Buy a Used SUV or Crossover. The used SUV or crossover vehicle with a GVWR of 6,001 pounds or more does not qualify for bonus depreciation. Bonus depreciation on vehicles applies to new vehicles only. That said, you can still get a big deduction because the used qualifying SUV or crossover vehicle qualifies for Section 179 expensing of up to $25,000 on the business cost. And then, on top of the $25,000, you deduct either 20 percent or 5 percent MACRS depreciation. The 5 percent applies when you place in service more than 40 percent of your personal property assets in the last three months of your taxable year.
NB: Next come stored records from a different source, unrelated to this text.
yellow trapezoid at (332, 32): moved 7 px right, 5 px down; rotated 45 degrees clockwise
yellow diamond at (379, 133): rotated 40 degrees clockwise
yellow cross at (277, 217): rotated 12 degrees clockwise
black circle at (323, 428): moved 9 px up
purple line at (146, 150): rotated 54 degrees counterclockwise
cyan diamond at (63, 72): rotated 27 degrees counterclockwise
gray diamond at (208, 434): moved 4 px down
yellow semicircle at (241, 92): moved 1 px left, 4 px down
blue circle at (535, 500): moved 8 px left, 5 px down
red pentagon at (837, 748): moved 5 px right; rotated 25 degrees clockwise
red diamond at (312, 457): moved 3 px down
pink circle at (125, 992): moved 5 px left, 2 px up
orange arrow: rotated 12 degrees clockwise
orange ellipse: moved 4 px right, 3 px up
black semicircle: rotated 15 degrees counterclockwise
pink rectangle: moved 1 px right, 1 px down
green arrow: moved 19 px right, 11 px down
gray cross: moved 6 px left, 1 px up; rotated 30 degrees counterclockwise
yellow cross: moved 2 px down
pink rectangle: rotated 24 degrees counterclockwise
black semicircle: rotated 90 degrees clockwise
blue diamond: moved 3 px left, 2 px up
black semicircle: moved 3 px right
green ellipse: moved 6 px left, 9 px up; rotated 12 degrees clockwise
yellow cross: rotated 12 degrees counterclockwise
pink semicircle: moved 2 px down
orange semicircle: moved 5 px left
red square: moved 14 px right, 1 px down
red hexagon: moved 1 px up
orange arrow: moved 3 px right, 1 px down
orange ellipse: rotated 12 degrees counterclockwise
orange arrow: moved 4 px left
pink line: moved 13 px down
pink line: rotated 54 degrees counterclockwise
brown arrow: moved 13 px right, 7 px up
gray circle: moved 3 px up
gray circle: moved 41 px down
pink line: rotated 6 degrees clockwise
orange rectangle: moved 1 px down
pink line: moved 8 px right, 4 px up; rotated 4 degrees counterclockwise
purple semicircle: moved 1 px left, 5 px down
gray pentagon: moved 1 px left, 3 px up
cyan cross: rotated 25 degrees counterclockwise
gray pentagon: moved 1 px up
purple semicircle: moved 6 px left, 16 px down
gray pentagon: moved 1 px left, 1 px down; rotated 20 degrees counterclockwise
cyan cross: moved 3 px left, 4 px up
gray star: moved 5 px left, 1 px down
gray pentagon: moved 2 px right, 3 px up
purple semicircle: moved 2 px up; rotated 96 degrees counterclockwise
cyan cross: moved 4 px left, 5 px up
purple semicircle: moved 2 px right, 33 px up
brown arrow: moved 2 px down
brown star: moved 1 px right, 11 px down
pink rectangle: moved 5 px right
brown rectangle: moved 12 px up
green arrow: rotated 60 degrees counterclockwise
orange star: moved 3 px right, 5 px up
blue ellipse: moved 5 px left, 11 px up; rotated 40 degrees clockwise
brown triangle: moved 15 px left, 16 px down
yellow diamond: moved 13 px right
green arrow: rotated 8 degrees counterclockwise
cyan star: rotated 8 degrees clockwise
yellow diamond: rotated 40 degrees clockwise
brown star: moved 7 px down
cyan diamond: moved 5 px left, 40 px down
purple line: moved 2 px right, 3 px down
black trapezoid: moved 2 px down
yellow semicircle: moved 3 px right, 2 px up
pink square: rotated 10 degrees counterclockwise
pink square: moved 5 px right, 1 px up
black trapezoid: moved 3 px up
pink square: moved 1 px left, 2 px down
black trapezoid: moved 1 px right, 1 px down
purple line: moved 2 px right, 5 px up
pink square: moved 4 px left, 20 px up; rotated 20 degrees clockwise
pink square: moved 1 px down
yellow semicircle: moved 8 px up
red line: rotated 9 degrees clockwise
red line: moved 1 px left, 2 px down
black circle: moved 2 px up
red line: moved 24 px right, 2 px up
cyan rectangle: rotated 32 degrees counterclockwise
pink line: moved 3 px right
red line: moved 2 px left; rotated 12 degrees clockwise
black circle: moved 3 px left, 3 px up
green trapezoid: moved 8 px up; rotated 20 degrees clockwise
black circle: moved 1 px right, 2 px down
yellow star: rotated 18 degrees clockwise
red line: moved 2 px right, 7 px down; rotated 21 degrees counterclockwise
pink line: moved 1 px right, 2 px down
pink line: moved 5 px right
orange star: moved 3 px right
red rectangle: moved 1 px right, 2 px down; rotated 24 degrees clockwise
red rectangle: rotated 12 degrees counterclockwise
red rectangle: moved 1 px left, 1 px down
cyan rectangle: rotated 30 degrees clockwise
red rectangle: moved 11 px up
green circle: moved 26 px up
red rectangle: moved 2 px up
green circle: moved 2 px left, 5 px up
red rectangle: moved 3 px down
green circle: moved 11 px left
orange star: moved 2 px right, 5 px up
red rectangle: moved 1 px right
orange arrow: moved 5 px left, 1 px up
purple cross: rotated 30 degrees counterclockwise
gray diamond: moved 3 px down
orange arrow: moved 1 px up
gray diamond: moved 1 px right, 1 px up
Buy a New or Used Pickup. If you or your corporation buys and places in service before midnight on December 31, 2012, a qualifying pickup truck (new or used), you may deduct up to $139,000 of its cost ($139,000 is the 2012 limit for expensing of all Section 179 assets placed in service during the year). To qualify for Section 179 expensing, the pickup truck must have
- a GVWR of more than 6,000 pounds; and
- a cargo area (commonly called a “bed”) of at least six feet in interior length that is not easily accessible from the passenger compartment.
Buy a New or Used Qualifying Van. To qualify for expensing of up to $139,000, a new or used van must
have a GVWR of more than 6,000 pounds
- fully enclose the driver compartment and load-carrying area
- not have seating behind the driver’s seat
- have no body section that protrudes more than 30 inches ahead of the leading edge of the windshield.
If your van passes the GVWR test but fails one of the other qualifying tests, the law deems it an SUV. Again, that’s not bad. It’s eligible for expensing of up to $25,000, and if it’s new, it’s also eligible for bonus depreciation.
Buy a New Car. In addition to the luxury limited depreciation, you or your corporation can claim up to $8,000 in bonus depreciation on a new car purchased and placed in service before midnight on December 31, 2012. Here’s how this works: You add the $8,000 in bonus depreciation to the $3,060 luxury limit, for a 2012 limit of $11,060. To get to this limit, you can use a combination of Section 179 expensing and depreciation. You reduce the $11,060 limit by personal use.
Buy a New or Used Business Motor Home. If you have been thinking about buying a motor home to transport yourself to conventions and other business activities, this could be a good year for it. Both new and used business motor homes with a GVWR of more than 14,000 pounds qualify for expensing of up to $139,000 of the business cost.